Publish an event to your Eventarc Advanced bus using the gcloud CLI and an --event-data and other event attribute flags:

gcloud beta eventarc message-buses publish BUS_NAME \
    --event-data='{"key": "hello-world-data"}' \
    --event-id=hello-world-id-1234 \
    --event-source=hello-world-source \
    --event-type=hello-world-type \
    --event-attributes="datacontenttype=application/json" \
    --location=$REGION

Or, publish an event to your Eventarc Advanced bus as a JSON message using the gcloud CLI and a --json-message flag:

gcloud beta eventarc message-buses publish BUS_NAME \
    --location=$REGION \
    --json-message='{"id": "hello-world-id-1234", "type":
 "hello-world-type", "source":
 "hello-world-source", "specversion": "1.0", "data":
 {"key": "hello-world-data"}}'

After publishing an event, you should receive an "Event published successfully" message.

View the event data in the Cloud Run logs

After publishing an event to your Eventarc Advanced bus, you can check the logs of your Cloud Run service to verify that the event was received as expected.

In the Google Cloud console, go to the Cloud Run page.

Go to Cloud Run
On the Services page, click the name of your service.
Click the Logs tab.
You can filter the log entries and return the output.
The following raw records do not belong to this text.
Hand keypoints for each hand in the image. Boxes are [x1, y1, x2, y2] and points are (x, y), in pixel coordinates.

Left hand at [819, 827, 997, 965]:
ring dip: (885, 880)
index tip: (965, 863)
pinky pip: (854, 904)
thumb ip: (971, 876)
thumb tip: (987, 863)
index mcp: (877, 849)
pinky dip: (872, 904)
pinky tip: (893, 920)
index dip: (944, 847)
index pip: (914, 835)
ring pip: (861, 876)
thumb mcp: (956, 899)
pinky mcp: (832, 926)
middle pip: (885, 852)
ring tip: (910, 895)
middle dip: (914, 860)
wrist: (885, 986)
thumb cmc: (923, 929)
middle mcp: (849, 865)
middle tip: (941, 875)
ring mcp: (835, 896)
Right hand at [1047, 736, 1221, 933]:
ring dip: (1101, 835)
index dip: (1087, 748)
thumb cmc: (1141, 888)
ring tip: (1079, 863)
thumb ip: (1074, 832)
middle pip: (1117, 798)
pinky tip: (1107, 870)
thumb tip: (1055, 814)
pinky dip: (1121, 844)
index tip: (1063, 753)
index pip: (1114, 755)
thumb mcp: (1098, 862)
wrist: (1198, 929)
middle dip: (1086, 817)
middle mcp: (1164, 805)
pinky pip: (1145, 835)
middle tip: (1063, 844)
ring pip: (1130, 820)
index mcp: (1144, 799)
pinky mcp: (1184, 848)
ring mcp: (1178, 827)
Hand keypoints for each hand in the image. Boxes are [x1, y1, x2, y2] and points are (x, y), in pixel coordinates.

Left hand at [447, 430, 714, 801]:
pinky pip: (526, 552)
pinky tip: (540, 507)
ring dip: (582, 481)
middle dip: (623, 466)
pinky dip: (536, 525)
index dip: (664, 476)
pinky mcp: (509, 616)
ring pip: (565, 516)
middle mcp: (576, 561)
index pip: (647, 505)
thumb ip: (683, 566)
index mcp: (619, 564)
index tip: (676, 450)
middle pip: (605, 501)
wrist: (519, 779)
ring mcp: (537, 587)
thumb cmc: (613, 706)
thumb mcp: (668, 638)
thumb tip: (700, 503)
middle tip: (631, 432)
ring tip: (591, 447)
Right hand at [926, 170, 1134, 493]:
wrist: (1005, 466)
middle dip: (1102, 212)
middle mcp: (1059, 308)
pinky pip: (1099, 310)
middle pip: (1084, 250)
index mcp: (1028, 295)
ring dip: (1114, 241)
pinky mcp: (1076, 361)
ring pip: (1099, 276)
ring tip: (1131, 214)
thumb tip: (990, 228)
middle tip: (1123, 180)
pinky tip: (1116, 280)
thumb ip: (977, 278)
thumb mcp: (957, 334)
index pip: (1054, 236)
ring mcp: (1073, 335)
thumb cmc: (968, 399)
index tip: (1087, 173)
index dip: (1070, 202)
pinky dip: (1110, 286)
For example, you can search for hello-world-data.
Look for a log entry similar to the following:
```
2025-02-27 08:36:44.350 EST [2025-02-27 13:36:44,352] INFO in server: Body: b'{"key": "hello-world-data"}'
```
Note: If you don't see a log entry, wait a few minutes and retry the search.

You have successfully created an Eventarc Advanced bus and enrollment, published an event message to the bus, and verified the expected outcome in the logs of the event receiver service.

Clean up

When you finish the tasks that are described in this quickstart, you can avoid continued billing by deleting the resources that you created:

Alternatively, you can delete your Google Cloud project to avoid incurring charges. Deleting your Google Cloud project stops billing for all the resources used within that project.

In the Google Cloud console, go to the Manage resources page.
Go to Manage resources
In the project list, select the project that you want to delete, and then click Delete.
In the dialog, type the project ID, and then click Shut down to delete the project.